◆ DATA SECTION:
=====
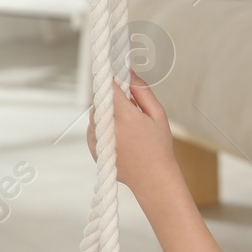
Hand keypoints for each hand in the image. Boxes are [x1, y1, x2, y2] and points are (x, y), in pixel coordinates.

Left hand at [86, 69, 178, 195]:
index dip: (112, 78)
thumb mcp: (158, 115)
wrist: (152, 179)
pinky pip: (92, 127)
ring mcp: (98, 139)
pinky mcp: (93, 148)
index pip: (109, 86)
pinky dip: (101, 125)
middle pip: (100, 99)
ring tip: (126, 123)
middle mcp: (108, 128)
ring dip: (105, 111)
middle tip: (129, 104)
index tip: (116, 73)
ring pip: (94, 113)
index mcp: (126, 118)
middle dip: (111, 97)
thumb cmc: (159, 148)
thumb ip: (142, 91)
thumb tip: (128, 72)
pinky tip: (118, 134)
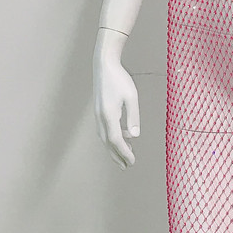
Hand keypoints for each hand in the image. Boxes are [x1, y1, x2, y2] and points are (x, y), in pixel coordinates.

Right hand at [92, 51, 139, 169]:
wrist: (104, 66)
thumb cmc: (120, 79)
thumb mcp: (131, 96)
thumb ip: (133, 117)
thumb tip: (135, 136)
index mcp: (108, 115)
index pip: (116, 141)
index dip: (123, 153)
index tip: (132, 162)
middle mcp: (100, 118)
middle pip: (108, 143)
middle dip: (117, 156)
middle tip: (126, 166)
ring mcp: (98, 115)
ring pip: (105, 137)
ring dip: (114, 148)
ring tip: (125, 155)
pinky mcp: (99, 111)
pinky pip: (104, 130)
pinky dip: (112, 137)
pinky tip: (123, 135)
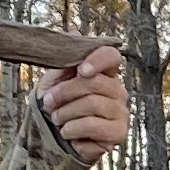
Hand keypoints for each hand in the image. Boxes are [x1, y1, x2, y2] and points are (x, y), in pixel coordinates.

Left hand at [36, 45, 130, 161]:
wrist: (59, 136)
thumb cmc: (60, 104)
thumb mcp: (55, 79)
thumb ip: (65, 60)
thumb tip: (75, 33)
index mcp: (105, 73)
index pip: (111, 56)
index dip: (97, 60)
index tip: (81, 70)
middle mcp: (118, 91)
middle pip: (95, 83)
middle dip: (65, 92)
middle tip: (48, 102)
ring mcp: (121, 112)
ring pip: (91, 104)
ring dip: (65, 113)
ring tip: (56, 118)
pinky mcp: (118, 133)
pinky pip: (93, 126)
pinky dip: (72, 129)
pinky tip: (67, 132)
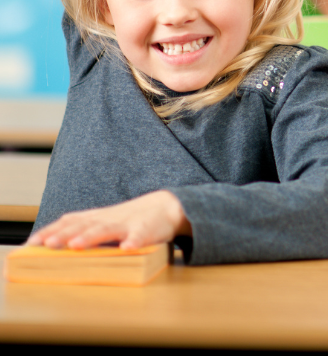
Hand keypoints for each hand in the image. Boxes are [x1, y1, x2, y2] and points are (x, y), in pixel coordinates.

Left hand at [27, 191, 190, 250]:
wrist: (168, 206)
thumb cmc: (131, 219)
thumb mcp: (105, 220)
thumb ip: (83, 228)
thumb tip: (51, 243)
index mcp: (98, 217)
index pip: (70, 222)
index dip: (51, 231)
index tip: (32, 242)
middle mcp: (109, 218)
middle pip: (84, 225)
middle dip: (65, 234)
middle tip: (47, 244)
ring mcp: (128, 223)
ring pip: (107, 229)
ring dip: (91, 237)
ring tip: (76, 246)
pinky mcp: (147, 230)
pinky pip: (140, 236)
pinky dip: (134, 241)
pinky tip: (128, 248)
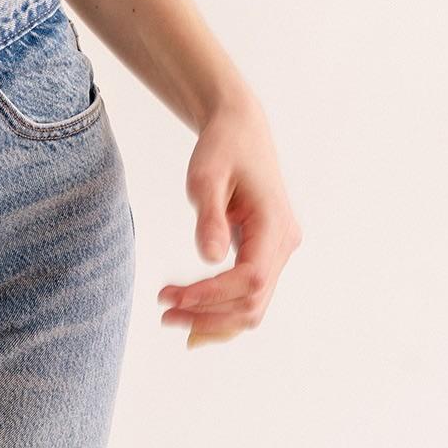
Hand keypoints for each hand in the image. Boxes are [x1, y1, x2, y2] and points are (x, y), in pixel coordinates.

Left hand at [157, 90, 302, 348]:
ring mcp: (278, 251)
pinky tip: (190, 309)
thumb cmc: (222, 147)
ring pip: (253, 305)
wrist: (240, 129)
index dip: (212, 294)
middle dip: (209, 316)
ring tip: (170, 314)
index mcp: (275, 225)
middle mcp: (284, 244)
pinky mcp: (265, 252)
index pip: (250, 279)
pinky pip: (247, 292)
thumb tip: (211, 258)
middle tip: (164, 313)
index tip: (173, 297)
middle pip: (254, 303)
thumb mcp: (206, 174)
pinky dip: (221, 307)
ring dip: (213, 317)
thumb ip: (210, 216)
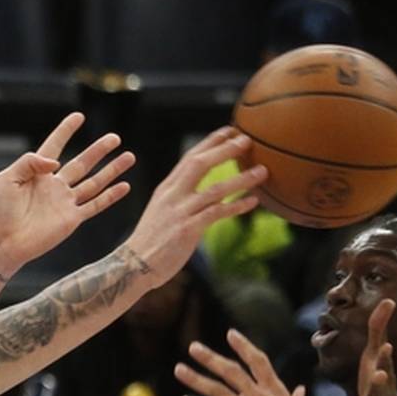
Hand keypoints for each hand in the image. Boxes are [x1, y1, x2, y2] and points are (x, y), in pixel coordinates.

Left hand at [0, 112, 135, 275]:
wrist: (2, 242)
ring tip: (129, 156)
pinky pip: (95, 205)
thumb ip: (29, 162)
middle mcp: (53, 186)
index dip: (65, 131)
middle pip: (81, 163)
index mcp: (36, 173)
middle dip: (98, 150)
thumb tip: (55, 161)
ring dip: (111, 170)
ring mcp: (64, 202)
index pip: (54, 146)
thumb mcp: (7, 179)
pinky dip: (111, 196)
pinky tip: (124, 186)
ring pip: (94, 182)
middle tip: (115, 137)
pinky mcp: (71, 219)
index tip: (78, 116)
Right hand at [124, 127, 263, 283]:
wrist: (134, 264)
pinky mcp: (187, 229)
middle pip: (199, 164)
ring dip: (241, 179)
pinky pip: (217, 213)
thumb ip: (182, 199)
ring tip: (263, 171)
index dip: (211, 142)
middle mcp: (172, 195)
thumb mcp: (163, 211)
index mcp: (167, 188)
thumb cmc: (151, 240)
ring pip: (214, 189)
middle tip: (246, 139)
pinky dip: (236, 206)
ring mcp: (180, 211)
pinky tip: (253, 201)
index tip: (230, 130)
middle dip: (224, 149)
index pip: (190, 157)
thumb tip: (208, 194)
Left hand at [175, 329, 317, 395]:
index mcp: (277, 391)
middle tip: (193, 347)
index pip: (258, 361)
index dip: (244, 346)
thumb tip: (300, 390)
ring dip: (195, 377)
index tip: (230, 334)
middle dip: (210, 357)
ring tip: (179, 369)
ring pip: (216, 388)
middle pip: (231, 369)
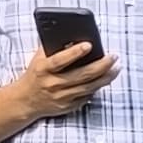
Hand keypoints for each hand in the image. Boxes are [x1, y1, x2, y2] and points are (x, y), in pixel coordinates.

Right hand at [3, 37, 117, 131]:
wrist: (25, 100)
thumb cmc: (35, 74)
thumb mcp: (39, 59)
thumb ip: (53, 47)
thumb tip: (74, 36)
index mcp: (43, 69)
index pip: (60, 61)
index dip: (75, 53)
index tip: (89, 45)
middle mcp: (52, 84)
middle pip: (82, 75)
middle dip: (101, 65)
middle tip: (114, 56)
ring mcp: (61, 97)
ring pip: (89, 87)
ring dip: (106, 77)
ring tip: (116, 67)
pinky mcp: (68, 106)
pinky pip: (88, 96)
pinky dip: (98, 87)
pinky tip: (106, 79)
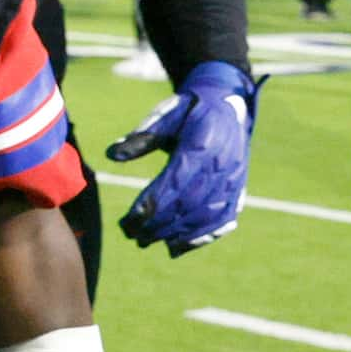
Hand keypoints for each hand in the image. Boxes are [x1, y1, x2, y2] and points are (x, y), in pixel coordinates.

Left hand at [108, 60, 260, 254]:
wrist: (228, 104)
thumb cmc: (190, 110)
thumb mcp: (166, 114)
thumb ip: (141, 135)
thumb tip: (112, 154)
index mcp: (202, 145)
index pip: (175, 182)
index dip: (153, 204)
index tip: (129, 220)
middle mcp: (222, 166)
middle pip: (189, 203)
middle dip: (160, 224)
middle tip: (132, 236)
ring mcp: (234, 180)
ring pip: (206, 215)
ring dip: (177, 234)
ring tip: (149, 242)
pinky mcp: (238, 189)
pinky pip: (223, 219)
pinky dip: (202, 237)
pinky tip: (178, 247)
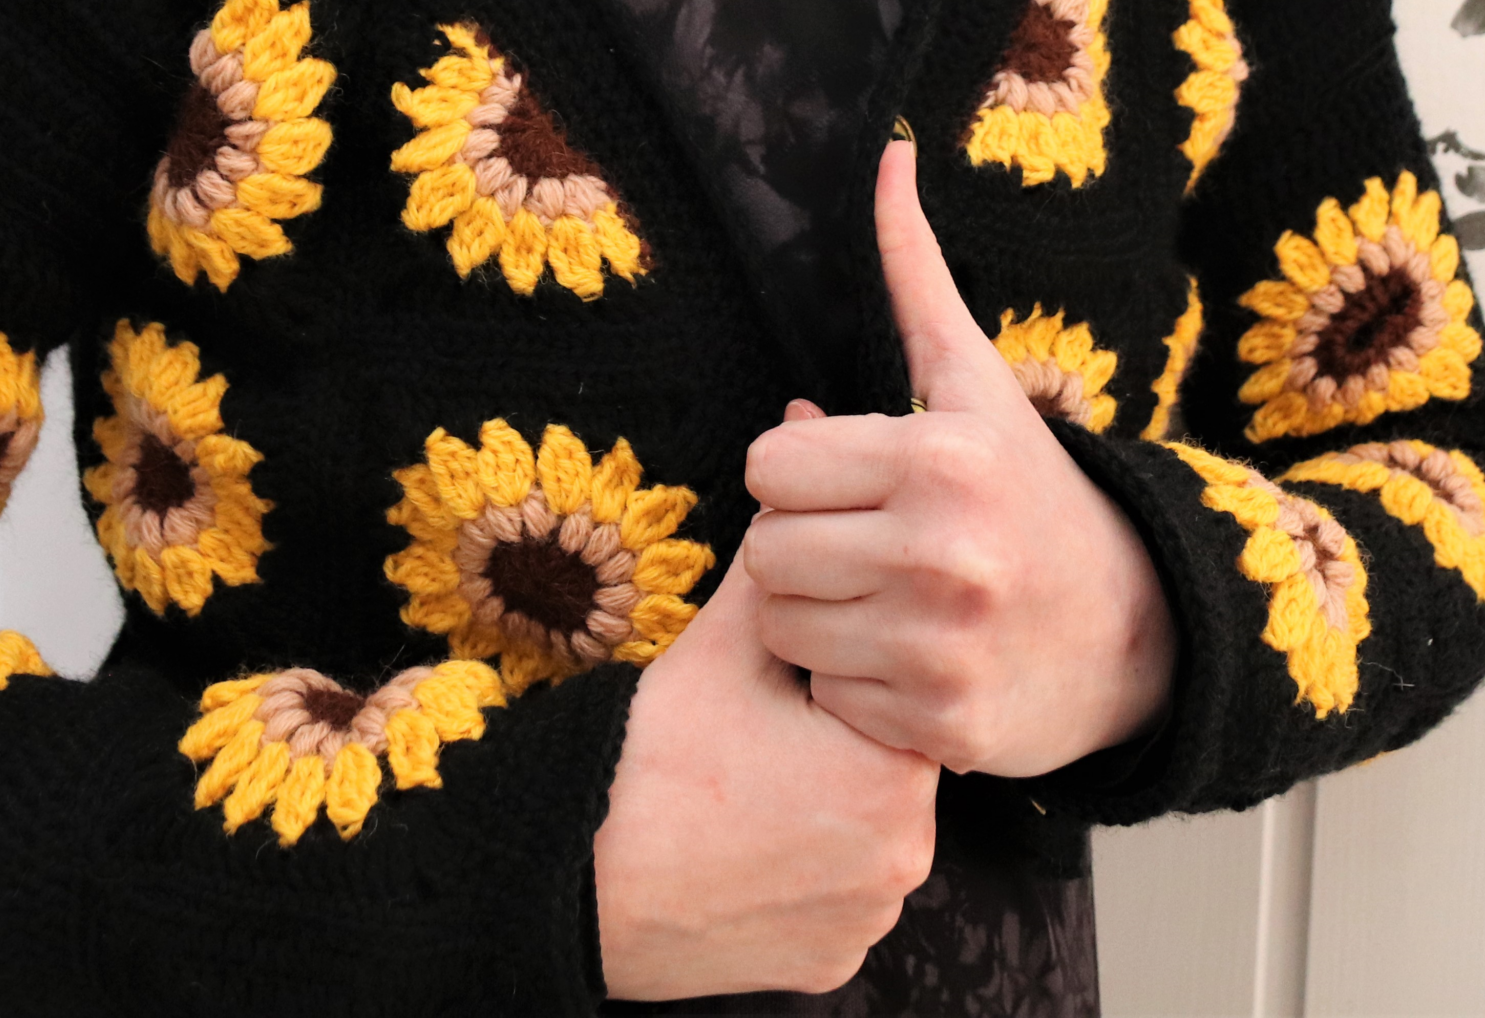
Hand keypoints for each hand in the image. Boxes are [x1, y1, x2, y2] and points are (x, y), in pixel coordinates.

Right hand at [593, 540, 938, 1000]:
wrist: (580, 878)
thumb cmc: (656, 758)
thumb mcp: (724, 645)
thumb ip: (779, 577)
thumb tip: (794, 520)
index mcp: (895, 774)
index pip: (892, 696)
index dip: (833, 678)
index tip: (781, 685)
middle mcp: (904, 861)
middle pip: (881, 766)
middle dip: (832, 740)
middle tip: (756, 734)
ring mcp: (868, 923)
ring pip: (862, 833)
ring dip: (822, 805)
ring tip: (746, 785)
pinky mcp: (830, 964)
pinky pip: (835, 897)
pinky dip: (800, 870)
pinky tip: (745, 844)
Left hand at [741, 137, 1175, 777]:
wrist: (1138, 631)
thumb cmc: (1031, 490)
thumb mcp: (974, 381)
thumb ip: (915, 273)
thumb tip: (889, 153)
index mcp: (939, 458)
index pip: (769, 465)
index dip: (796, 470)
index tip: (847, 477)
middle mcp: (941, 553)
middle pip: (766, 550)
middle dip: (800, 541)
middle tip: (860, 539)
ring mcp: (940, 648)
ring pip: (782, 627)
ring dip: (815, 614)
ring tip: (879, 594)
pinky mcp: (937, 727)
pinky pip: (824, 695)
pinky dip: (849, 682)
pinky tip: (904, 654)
=====
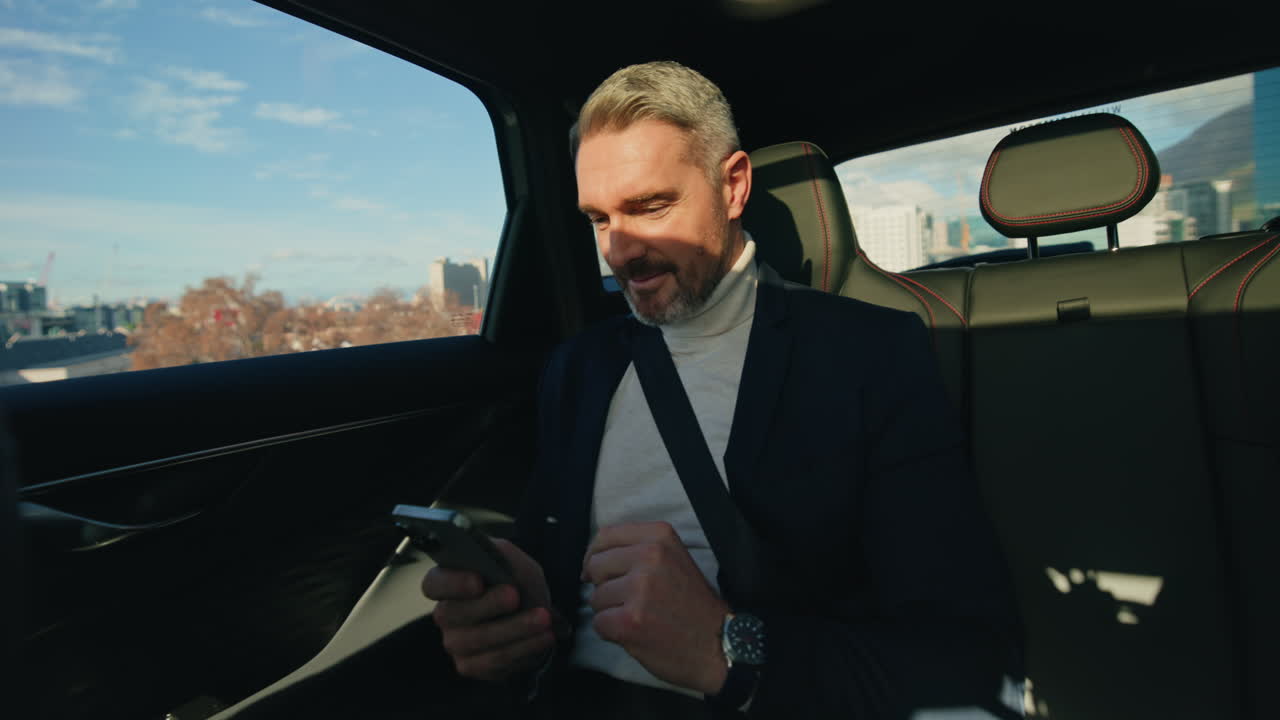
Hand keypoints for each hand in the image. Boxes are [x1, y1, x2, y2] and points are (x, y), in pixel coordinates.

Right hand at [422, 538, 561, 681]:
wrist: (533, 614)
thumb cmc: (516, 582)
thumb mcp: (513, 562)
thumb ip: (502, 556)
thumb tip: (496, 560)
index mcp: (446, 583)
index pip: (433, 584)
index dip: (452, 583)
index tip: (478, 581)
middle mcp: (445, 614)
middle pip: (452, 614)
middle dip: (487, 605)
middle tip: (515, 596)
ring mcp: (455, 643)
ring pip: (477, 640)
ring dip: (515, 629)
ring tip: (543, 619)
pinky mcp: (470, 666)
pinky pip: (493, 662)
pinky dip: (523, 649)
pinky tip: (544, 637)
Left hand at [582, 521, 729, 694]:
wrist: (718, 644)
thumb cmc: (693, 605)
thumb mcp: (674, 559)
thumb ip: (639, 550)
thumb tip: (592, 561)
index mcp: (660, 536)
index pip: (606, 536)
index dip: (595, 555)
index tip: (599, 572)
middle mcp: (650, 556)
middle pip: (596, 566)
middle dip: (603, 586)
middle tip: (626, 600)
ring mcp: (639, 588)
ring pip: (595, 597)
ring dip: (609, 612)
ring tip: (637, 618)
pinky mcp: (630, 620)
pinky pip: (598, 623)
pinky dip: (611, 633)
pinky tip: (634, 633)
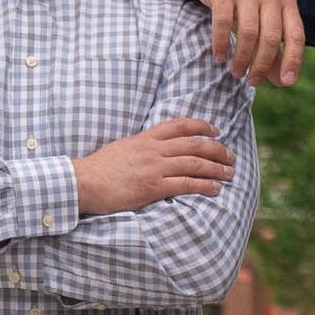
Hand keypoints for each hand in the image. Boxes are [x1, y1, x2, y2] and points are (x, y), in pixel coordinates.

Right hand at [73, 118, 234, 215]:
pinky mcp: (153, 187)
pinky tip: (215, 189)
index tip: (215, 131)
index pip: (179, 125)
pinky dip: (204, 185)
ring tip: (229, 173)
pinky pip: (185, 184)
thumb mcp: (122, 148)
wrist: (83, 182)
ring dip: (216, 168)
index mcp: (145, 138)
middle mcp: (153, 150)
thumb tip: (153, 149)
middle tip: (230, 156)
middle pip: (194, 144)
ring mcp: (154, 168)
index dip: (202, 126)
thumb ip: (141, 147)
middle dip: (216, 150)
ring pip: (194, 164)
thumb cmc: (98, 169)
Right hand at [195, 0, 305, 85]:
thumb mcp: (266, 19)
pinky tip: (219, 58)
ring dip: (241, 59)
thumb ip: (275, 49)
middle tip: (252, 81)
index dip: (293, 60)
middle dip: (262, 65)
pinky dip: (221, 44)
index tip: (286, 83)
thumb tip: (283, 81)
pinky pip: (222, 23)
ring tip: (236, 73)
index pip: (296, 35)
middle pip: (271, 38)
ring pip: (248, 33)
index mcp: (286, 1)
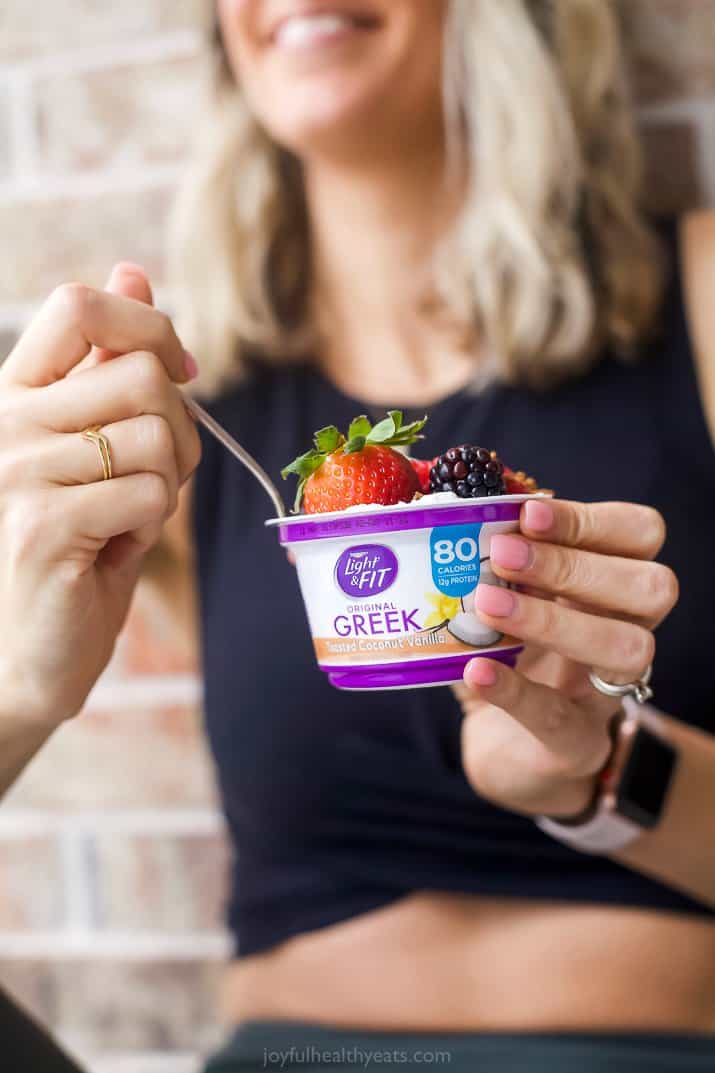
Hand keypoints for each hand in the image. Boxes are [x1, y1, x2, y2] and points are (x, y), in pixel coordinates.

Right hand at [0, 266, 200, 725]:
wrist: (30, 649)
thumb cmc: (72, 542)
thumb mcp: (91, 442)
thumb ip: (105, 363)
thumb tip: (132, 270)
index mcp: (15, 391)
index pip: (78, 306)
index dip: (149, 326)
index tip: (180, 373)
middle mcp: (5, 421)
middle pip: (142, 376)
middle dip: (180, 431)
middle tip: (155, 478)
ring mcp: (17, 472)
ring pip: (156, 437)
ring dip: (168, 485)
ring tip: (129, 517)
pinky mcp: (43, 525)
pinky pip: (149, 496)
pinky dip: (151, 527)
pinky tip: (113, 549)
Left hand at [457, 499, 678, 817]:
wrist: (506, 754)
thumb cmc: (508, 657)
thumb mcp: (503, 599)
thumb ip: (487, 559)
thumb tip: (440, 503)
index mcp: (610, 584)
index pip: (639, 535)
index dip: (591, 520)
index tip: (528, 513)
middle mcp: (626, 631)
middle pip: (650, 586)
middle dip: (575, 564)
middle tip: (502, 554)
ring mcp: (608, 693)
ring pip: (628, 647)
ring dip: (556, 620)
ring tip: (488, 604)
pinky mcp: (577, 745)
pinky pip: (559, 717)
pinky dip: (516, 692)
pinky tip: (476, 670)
=====
◆ ABOUT THIS EXERCISE:
Copy only what runs above from the line containing "pinky dip: (98, 87)" through the line containing "pinky tip: (904, 654)", exactly. Leave out the pictures.

◆ FINISHED EXERCISE:
pinky dip: (98, 87)
pinky tip: (106, 79)
Hand keypoints for each hand in the image. Boxes are [x1, y1, x2, y2] and points are (x, y), in pixel coordinates.

Left hand at [108, 60, 260, 254]:
wrist: (228, 104)
thumb cmc: (190, 110)
thumb mcp: (166, 114)
thumb ip: (141, 135)
thumb tip: (112, 154)
index mcp: (202, 145)
index pip: (175, 182)
index dip: (153, 204)
index tip: (129, 220)
middle mcp: (222, 166)
middle pip: (189, 203)
middle dip: (160, 224)
middle tip: (132, 236)
ring mcp: (234, 180)
ring pip: (206, 215)
ring dip: (177, 234)
ring tip: (149, 242)
pinky mcp: (238, 189)
pinky pip: (223, 219)
pinky dip: (202, 237)
pinky tip: (178, 247)
Hand keypoints for each hand in the image. Boxes are [x1, y1, x2, y2] and points are (x, y), in pixel coordinates.

Right hand at [593, 540, 938, 1000]:
wrist: (580, 878)
thumb cmc: (656, 758)
thumb mcp: (724, 645)
thumb ip: (779, 577)
thumb tip: (794, 520)
index mcp: (895, 774)
index pip: (892, 696)
index dip: (833, 678)
index tip: (781, 685)
middle mcp: (904, 861)
middle pip: (881, 766)
middle dip: (832, 740)
middle tip: (756, 734)
ring mcp: (868, 923)
ring pip: (862, 833)
ring dip: (822, 805)
ring tip: (746, 785)
pinky mcp: (830, 964)
pinky pip: (835, 897)
pinky dip: (800, 870)
pinky tip: (745, 844)
Left hand at [741, 137, 1175, 777]:
wrist: (1138, 631)
thumb cmc: (1031, 490)
thumb mcp: (974, 381)
thumb ip: (915, 273)
thumb tip: (889, 153)
index mcp: (939, 458)
index pip: (769, 465)
index dip: (796, 470)
index tip: (847, 477)
middle mcp: (941, 553)
middle pip: (766, 550)
middle dip: (800, 541)
middle tip: (860, 539)
ring mcp: (940, 648)
ring pip: (782, 627)
ring dip: (815, 614)
ring tip: (879, 594)
pinky mcp: (937, 727)
pinky pip: (824, 695)
pinky dip: (849, 682)
pinky tip: (904, 654)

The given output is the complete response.